═════ 課題本文
このプラッターは、真鍮削り出しで直径143mm、重量2kgのインナーターンテーブルと、アルミ削り出しで直径350mm、重量5.2kgのメインターンテーブルを重ね合わせた2層構造になっている。金属自体にも固有振動が存在するが、異種材を組み合わせる事で、互いの固有振動を抑制している。真鍮とアルミの組み合わせは、実際に試作し、音を聴きながら選択したという。

大径重量級プラッター

回転させるのは、クォーツ制御によって生成される正確な正弦波を用いた24極2相AC シンクロナスモーターによるベルトドライブ方式。従来のハイエンドはダイレクトドライブだったが、ベルトドライブを選んだ理由として氏は、「当時、重いプラッターを回転させる目的は、電気的なフィードバックを無くすためだった。フィードバックをかけると、自然界にはない動きになり、どんどん音の抜けが悪くなる。フィードバックを少なくするのが目的であれば、そもそもフィードバックの無い、シンクロナスモーターでベルトドライブで回したほうが自然な回転になり、アナログらしい抜けの良い音が実現できる」(熊澤氏)と考えたためだという。回転数は33 1/3、45rpmに対応する。
══════════
═════ 利用可能なデータ
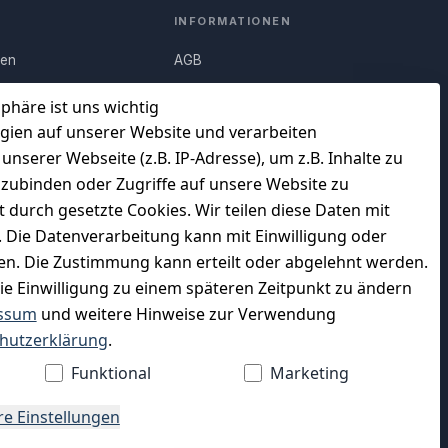
INFORMATIONEN
nen
AGB
Q)
Widerrufsrecht
sphäre ist uns wichtig
Datenschutz
gien auf unserer Website und verarbeiten
serer Webseite (z.B. IP-Adresse), um z.B. Inhalte zu
uf
Impressum
nzubinden oder Zugriffe auf unsere Website zu
Unser Unternehmen
t durch gesetzte Cookies. Wir teilen diese Daten mit
en
Charity & Wohltätigkeit
n. Die Datenverarbeitung kann mit Einwilligung oder
gen. Die Zustimmung kann erteilt oder abgelehnt werden.
die Einwilligung zu einem späteren Zeitpunkt zu ändern
ssum
und weitere Hinweise zur Verwendung
WIR VERSENDEN MIT
hutzerklärung
.
Funktional
Marketing
re Einstellungen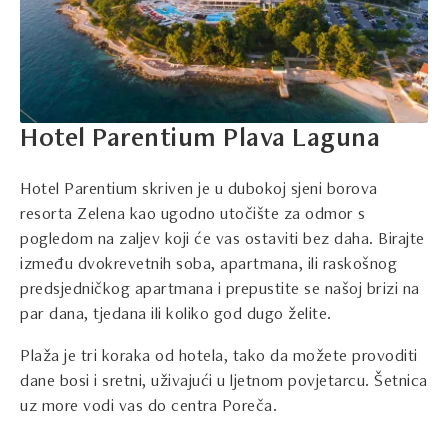
Hotel Parentium Plava Laguna
Hotel Parentium skriven je u dubokoj sjeni borova
resorta Zelena kao ugodno utočište za odmor s
pogledom na zaljev koji će vas ostaviti bez daha. Birajte
između dvokrevetnih soba, apartmana, ili raskošnog
predsjedničkog apartmana i prepustite se našoj brizi na
par dana, tjedana ili koliko god dugo želite.
Plaža je tri koraka od hotela, tako da možete provoditi
dane bosi i sretni, uživajući u ljetnom povjetarcu. Šetnica
uz more vodi vas do centra Poreča.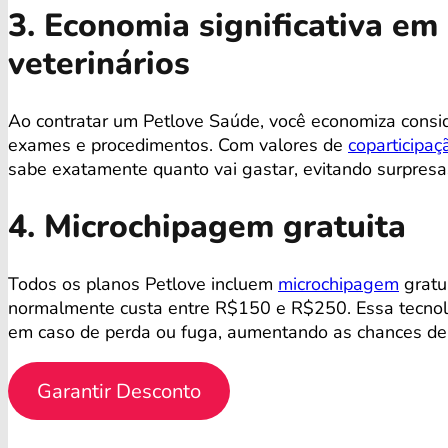
3. Economia significativa e
veterinários
Ao contratar um Petlove Saúde, você economiza consi
exames e procedimentos. Com valores de
coparticipaç
sabe exatamente quanto vai gastar, evitando surpres
4. Microchipagem gratuita
Todos os planos Petlove incluem
microchipagem
gratu
normalmente custa entre R$150 e R$250. Essa tecnolog
em caso de perda ou fuga, aumentando as chances de 
Garantir Desconto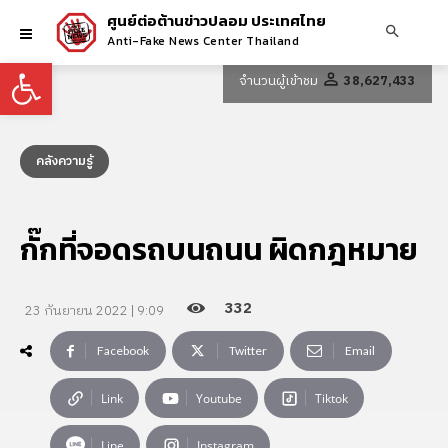
ศูนย์ต่อต้านข่าวปลอม ประเทศไทย
Anti-Fake News Center Thailand
Open toolbar
จำนวนผู้เข้าชม
38,627,433
คลังความรู้
กั๊กที่จอดรถบนถนน ผิดกฎหมาย
332
23 กันยายน 2022 | 9:09
Facebook
Twitter
Email
Link
Youtube
Tiktok
Line
Instagram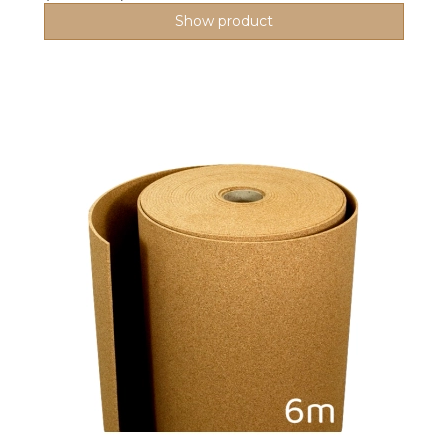
Show product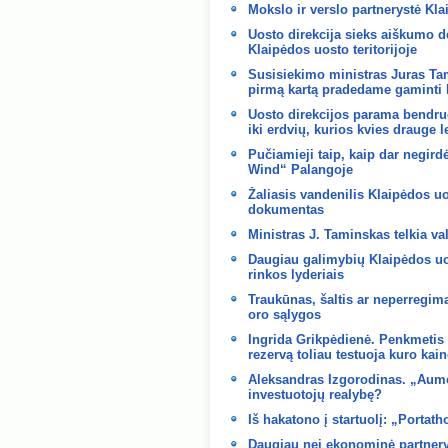
Mokslo ir verslo partnerystė Kl
Uosto direkcija sieks aiškumo d
Klaipėdos uosto teritorijoje
Susisiekimo ministras Juras Ta
pirmą kartą pradedame gaminti 
Uosto direkcijos parama bendru
iki erdvių, kurios kvies drauge le
Pučiamieji taip, kaip dar negird
Wind“ Palangoje
Žaliasis vandenilis Klaipėdos uo
dokumentas
Ministras J. Taminskas telkia va
Daugiau galimybių Klaipėdos uo
rinkos lyderiais
Traukūnas, šaltis ar neperregi
oro sąlygos
Ingrida Grikpėdienė. Penkmetis
rezervą toliau testuoja kuro kai
Aleksandras Izgorodinas. „Aumo
investuotojų realybę?
Iš hakatono į startuolį: „Portat
Daugiau nei ekonominė partnerys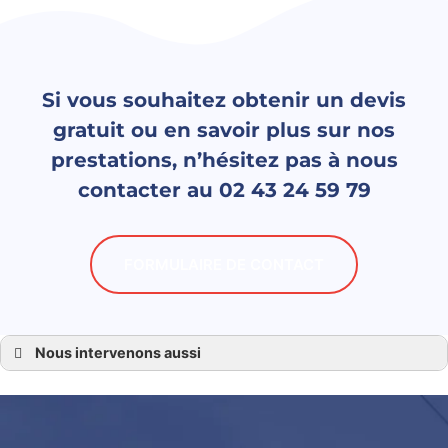
Si vous souhaitez obtenir un devis
gratuit ou en savoir plus sur nos
prestations, n’hésitez pas à nous
contacter au 02 43 24 59 79
FORMULAIRE DE CONTACT
Nous intervenons aussi
Chaudière 72
Chaudière Le Mans
Chaudière Sarthe
Chaudière Ecommoy
Chaudière La Ferté Bernard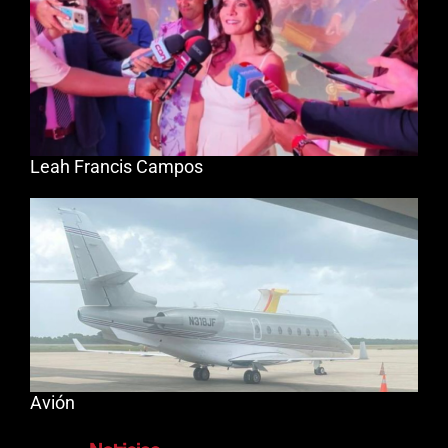
Leah Francis Campos
Avión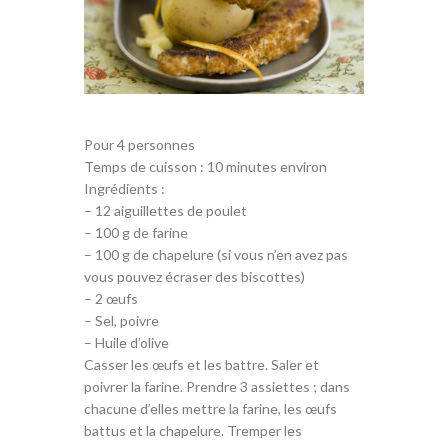
Pour 4 personnes
Temps de cuisson : 10 minutes environ
Ingrédients :
– 12 aiguillettes de poulet
– 100 g de farine
– 100 g de chapelure (si vous n’en avez pas
vous pouvez écraser des biscottes)
– 2 œufs
– Sel, poivre
– Huile d’olive
Casser les œufs et les battre. Saler et
poivrer la farine. Prendre 3 assiettes ; dans
chacune d’elles mettre la farine, les œufs
battus et la chapelure. Tremper les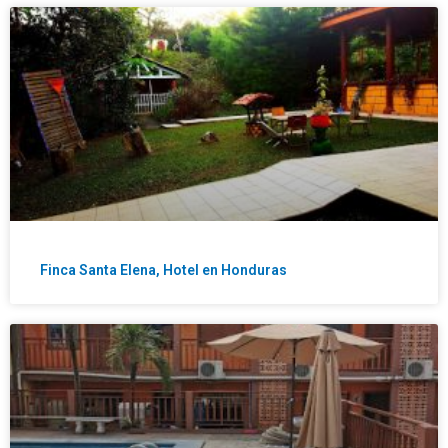
Finca Santa Elena, Hotel en Honduras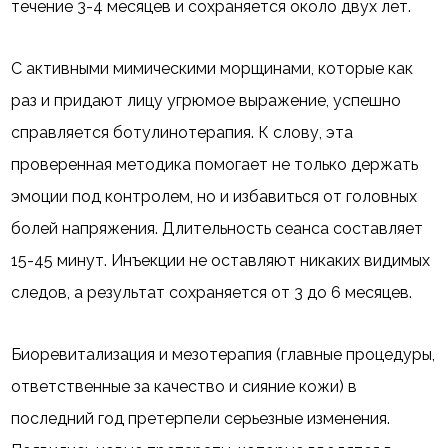
течение 3-4 месяцев и сохраняется около двух лет.
С активными мимическими морщинами, которые как
раз и придают лицу угрюмое выражение, успешно
справляется ботулинотерапия. К слову, эта
проверенная методика помогает не только держать
эмоции под контролем, но и избавиться от головных
болей напряжения. Длительность сеанса составляет
15-45 минут. Инъекции не оставляют никаких видимых
следов, а результат сохраняется от 3 до 6 месяцев.
Биоревитализация и мезотерапия (главные процедуры,
ответственные за качество и сияние кожи) в
последний год претерпели серьезные изменения.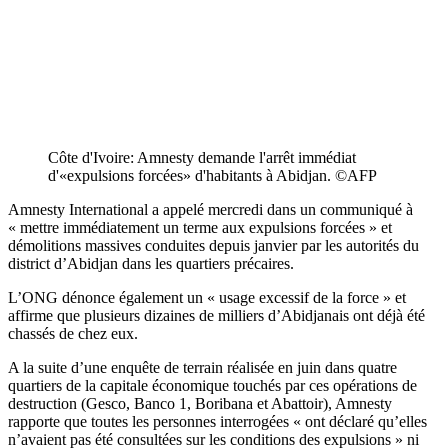
Côte d'Ivoire: Amnesty demande l'arrêt immédiat
d'«expulsions forcées» d'habitants à Abidjan. ©️AFP
Amnesty International a appelé mercredi dans un communiqué à
« mettre immédiatement un terme aux expulsions forcées » et
démolitions massives conduites depuis janvier par les autorités du
district d’Abidjan dans les quartiers précaires.
L’ONG dénonce également un « usage excessif de la force » et
affirme que plusieurs dizaines de milliers d’Abidjanais ont déjà été
chassés de chez eux.
A la suite d’une enquête de terrain réalisée en juin dans quatre
quartiers de la capitale économique touchés par ces opérations de
destruction (Gesco, Banco 1, Boribana et Abattoir), Amnesty
rapporte que toutes les personnes interrogées « ont déclaré qu’elles
n’avaient pas été consultées sur les conditions des expulsions » ni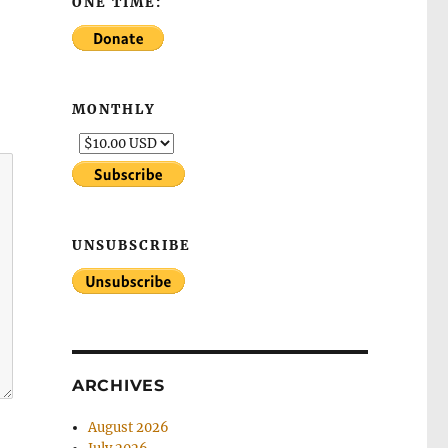
ONE TIME:
MONTHLY
UNSUBSCRIBE
ARCHIVES
August 2026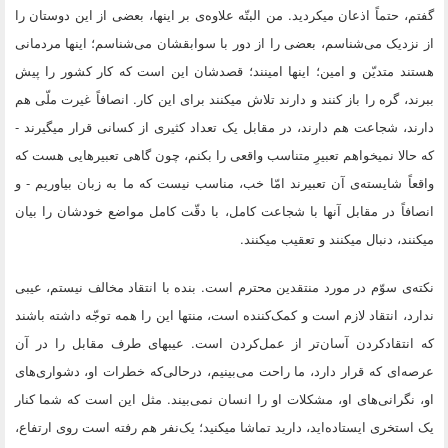
گفتم، حتماً اذعان میکردید. من البتّه علاوه‌ى بر اینها، بعضى از این دوستان را
از نزدیک مى‌شناسم، بعضى را از دور با سوابقشان مى‌شناسم؛ اینها مردمانى
هستند متدیّن و امین؛ اینها امینند؛ قصدشان این است که کار کشور را پیش
ببرند، گره را باز کنند و دارند تلاش میکنند براى این کار. انصافاً غیرت ملّى هم
دارند، شجاعت هم دارند، در مقابل یک تعداد کثیرى از کسانى قرار میگیرند -
که حالا نمیخواهم تعبیرِ متناسب واقعى را بکنم، چون گاهى تعبیرهایى هست که
واقعاً شایسته‌ى آن تعبیرند امّا خب، مناسب نیست که ما به زبان بیاوریم - و
انصافاً در مقابل آنها با شجاعت کامل، با دقّت کامل مواضع خودشان را بیان
میکنند، دنبال میکنند و تعقیب میکنند.
نکته‌ى سوّم در مورد منتقدین محترم است. بنده با انتقاد مخالف نیستم، عیبى
ندارد، انتقاد لازم است و کمک‌کننده است، منتها این را همه توجّه داشته باشند
که انتقادکردن آسان‌تر از عمل‌کردن است. عیبهاى طرف مقابل را در آن
عرصه‌اى که قرار دارد، ما راحت مى‌بینیم، درحالى‌که خطرات او، دشوارى‌هاى
او، نگرانى‌هاى او، مشکلات او را انسان نمى‌بیند. مثل این است که شما کنار
یک استخرى ایستاده‌اید، دارید تماشا میکنید؛ یک‌نفر هم رفته است روى ارتفاع،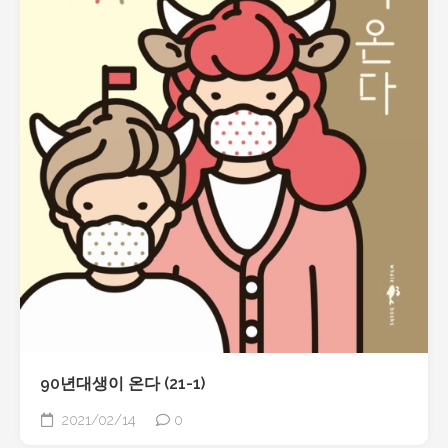
90년대생이 온다 (21-1)
2021/02/14
0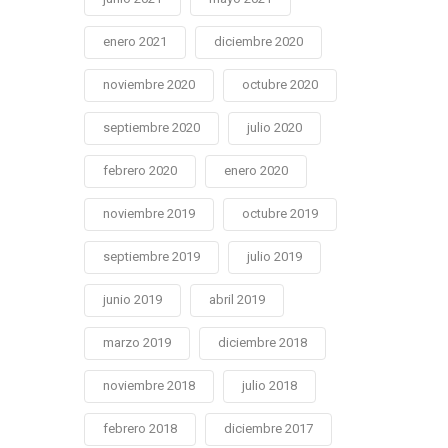
enero 2021
diciembre 2020
noviembre 2020
octubre 2020
septiembre 2020
julio 2020
febrero 2020
enero 2020
noviembre 2019
octubre 2019
septiembre 2019
julio 2019
junio 2019
abril 2019
marzo 2019
diciembre 2018
noviembre 2018
julio 2018
febrero 2018
diciembre 2017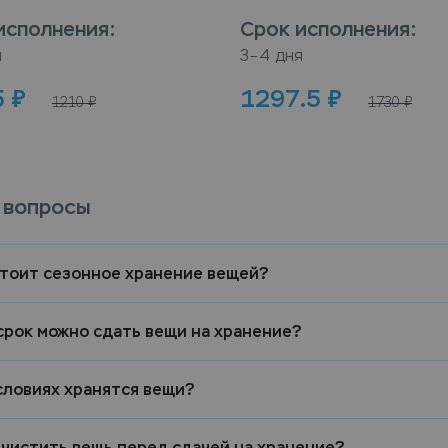
исполнения
:
Срок исполнения
:
я
3–4 дня
5
₽
1297.5
₽
1210
₽
1730
₽
 вопросы
стоит сезонное хранение вещей?
срок можно сдать вещи на хранение?
словиях хранятся вещи?
 чистить вещь перед сдачей на хранение?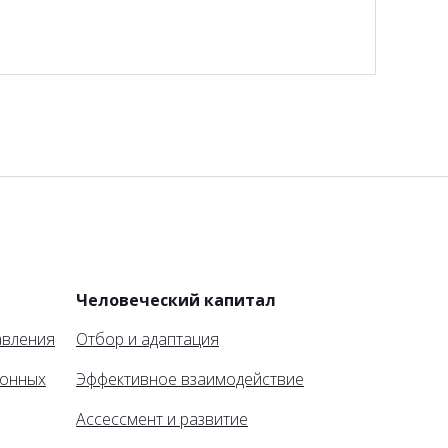
и
Человеческий капитал
авления
Отбор и адаптация
ионных
Эффективное взаимодействие
Ассессмент и развитие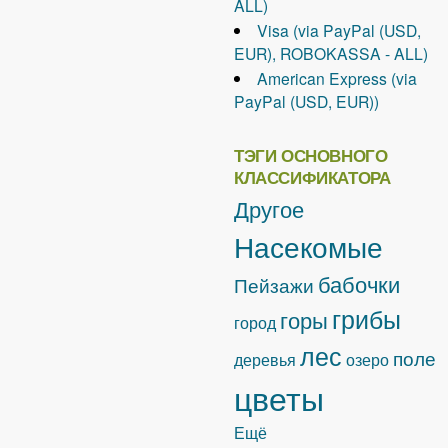
ALL)
Visa (via PayPal (USD,
EUR), ROBOKASSA - ALL)
American Express (via
PayPal (USD, EUR))
ТЭГИ ОСНОВНОГО
КЛАССИФИКАТОРА
Другое
Насекомые
бабочки
Пейзажи
грибы
горы
город
лес
поле
деревья
озеро
цветы
Ещё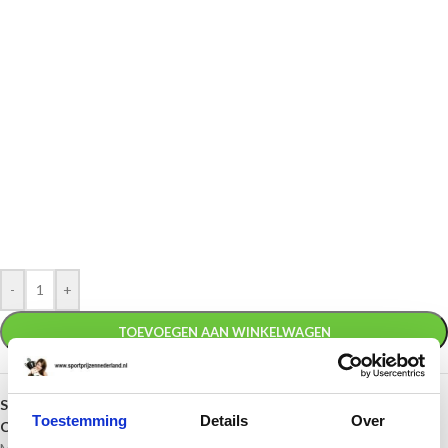
-
+
TOEVOEGEN AAN WINKELWAGEN
SKU:
BS.MI4001
Toestemming
Details
Over
Categorieën:
Bronzen medailles
,
Gouden medailles
,
Kleine medailles
,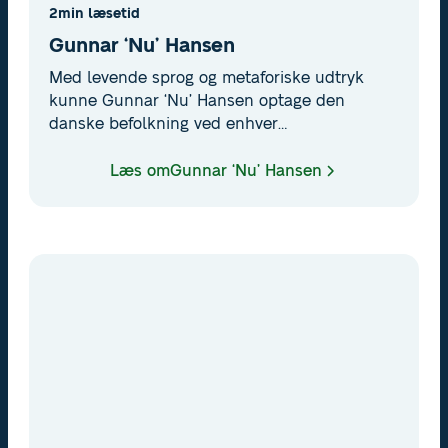
2
min læsetid
Gunnar ‘Nu’ Hansen
Med levende sprog og metaforiske udtryk
kunne Gunnar ‘Nu’ Hansen optage den
danske befolkning ved enhver
sportsbegivenhed. Med dækning af i alt 13
Olympiske Lege og senere hen en titel som
Læs om
Gunnar ‘Nu’ Hansen
ridder af Dannebrogsordenen er der ingen
tvivl om aftrykket på dansk sportsjournalistik.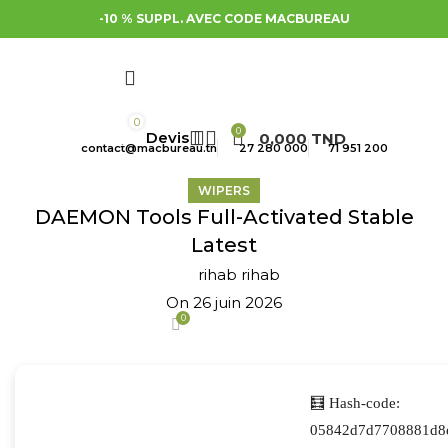
-10 % SUPPL. AVEC CODE MACBUREAU
0
0
0,000
TND
contact@macbureau.tn
27 280 000
71 951 200
WIPERS
DAEMON Tools Full-Activated Stable
Latest
rihab rihab
On 26 juin 2026
0
🧮 Hash-code:
05842d7d7708881d8e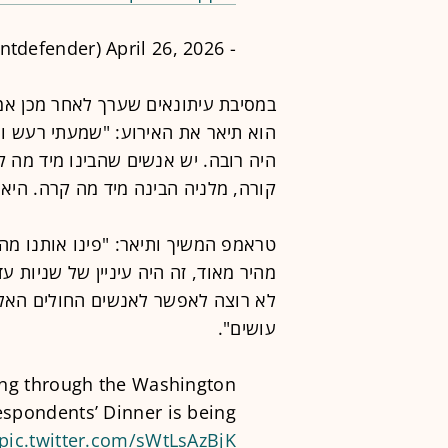
April 26, 2026
- OSINTdefender (@sentdefender)
במסיבת עיתונאים שערך לאחר מכן אמ
הוא תיאר את האירוע: "שמעתי רעש וח
היה רובה. יש אנשים שהבינו מיד מה ק
קורה, מלניה הבינה מיד מה קרה. היא 
טראמפ המשיך ותיאר: "פינו אותנו מ
מהיר מאוד, זה היה עיניין של שניות 
לא רוצה לאפשר לאנשים החולים האל
עושים".
ing through the Washington
spondents’ Dinner is being
pic.twitter.com/sWtLsAzBjK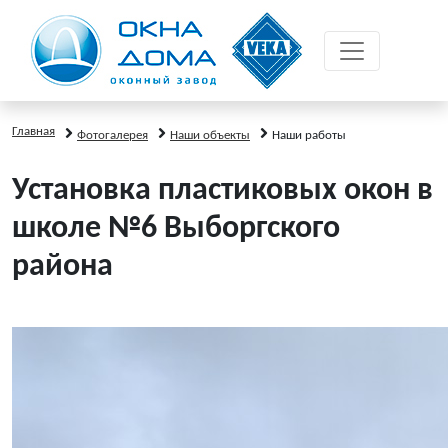
Главная
Фотогалерея
Наши объекты
Наши работы
Установка пластиковых окон в
школе №6 Выборгского
района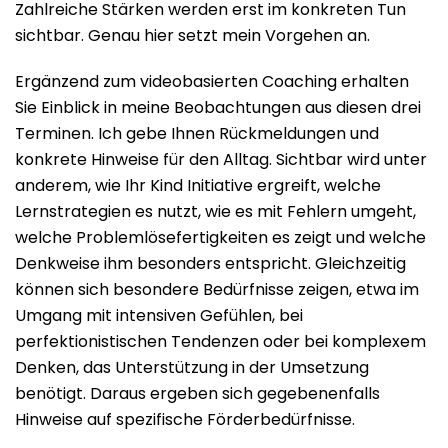
Zahlreiche Stärken werden erst im konkreten Tun
sichtbar. Genau hier setzt mein Vorgehen an.
Ergänzend zum videobasierten Coaching erhalten
Sie Einblick in meine Beobachtungen aus diesen drei
Terminen. Ich gebe Ihnen Rückmeldungen und
konkrete Hinweise für den Alltag. Sichtbar wird unter
anderem, wie Ihr Kind Initiative ergreift, welche
Lernstrategien es nutzt, wie es mit Fehlern umgeht,
welche Problemlösefertigkeiten es zeigt und welche
Denkweise ihm besonders entspricht. Gleichzeitig
können sich besondere Bedürfnisse zeigen, etwa im
Umgang mit intensiven Gefühlen, bei
perfektionistischen Tendenzen oder bei komplexem
Denken, das Unterstützung in der Umsetzung
benötigt. Daraus ergeben sich gegebenenfalls
Hinweise auf spezifische Förderbedürfnisse.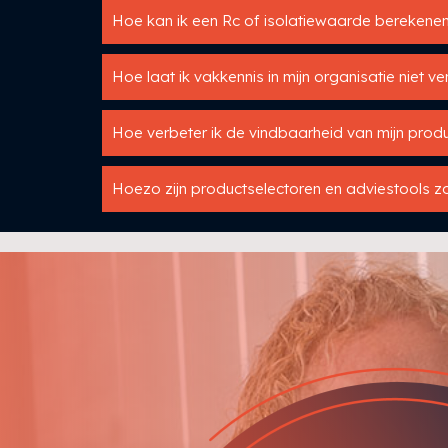
Hoe kan ik een Rc of isolatiewaarde berekene
Hoe laat ik vakkennis in mijn organisatie niet v
Hoe verbeter ik de vindbaarheid van mijn produ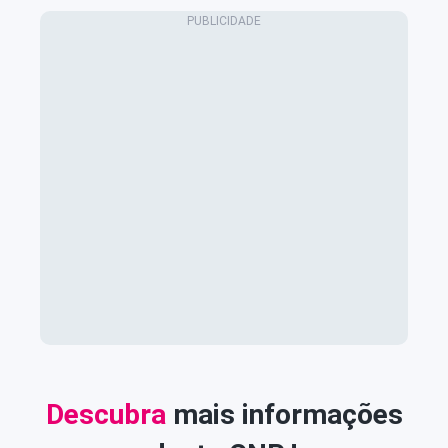
Descubra
mais informações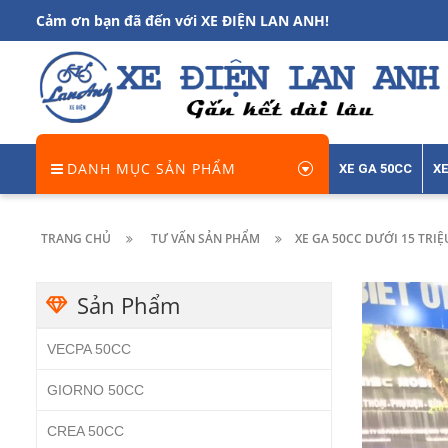
Cảm ơn bạn đã đến với XE ĐIỆN LAN ANH!
DANH MỤC SẢN PHẨM
XE GA 50CC
XE
TRANG CHỦ
TƯ VẤN SẢN PHẨM
XE GA 50CC DƯỚI 15 TRI
Sản Phẩm
VECPA 50CC
GIORNO 50CC
CREA 50CC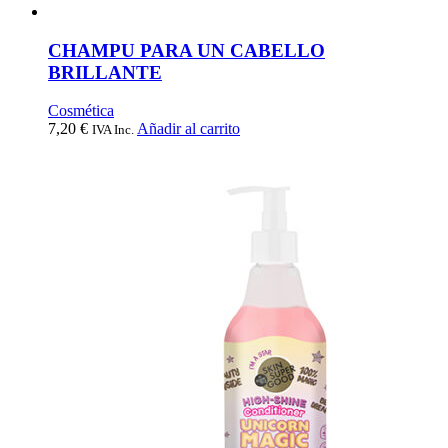
CHAMPU PARA UN CABELLO
BRILLANTE
Cosmética
7,20
€
Añadir al carrito
IVA Inc.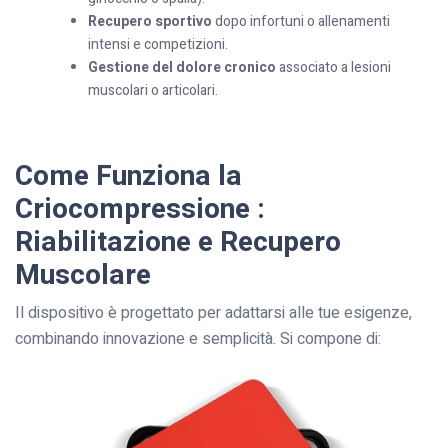
Recupero sportivo
dopo infortuni o allenamenti
intensi e competizioni.
Gestione del dolore cronico
associato a lesioni
muscolari o articolari.
Come Funziona la
Criocompressione :
Riabilitazione e Recupero
Muscolare
Il dispositivo è progettato per adattarsi alle tue esigenze,
combinando innovazione e semplicità. Si compone di:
══════════
記述課題:
ターンテーブルのプラッターと駆動方式を説明した課題本文を、一字一句変えずに最初から最後まで書き写せ。 一覧はこの課題とは関係がない。

解答:
このプラッターは、真鍮削り出しで直径143mm、重量2kgのインナーターンテーブルと、アルミ削り出しで直径350mm、重量5.2kgのメインターンテーブルを重ね合わせた2層構造になっている。金属自体にも固有振動が存在するが、異種材を組み合わせる事で、互いの固有振動を抑制している。真鍮とアルミの組み合わせは、実際に試作し、音を聴きながら選択したという。

大径重量級プラッター

回転させるのは、クォーツ制御によって生成される正確な正弦波を用いた24極2相AC シンクロナスモーターによるベルトドライブ方式。従来のハイエンドはダイレクトドライブだったが、ベルトドライブを選んだ理由として氏は、「当時、重いプラッターを回転させる目的は、電気的なフィードバックを無くすためだった。フィードバックをかけると、自然界にはない動きになり、どんどん音の抜けが悪くなる。フィードバックを少なくするのが目的であれば、そもそもフィードバックの無い、シンクロナスモーターでベルトドライブで回したほうが自然な回転になり、アナログらしい抜けの良い音が実現できる」(熊澤氏)と考えたためだという。回転数は33 1/3、45rpmに対応する。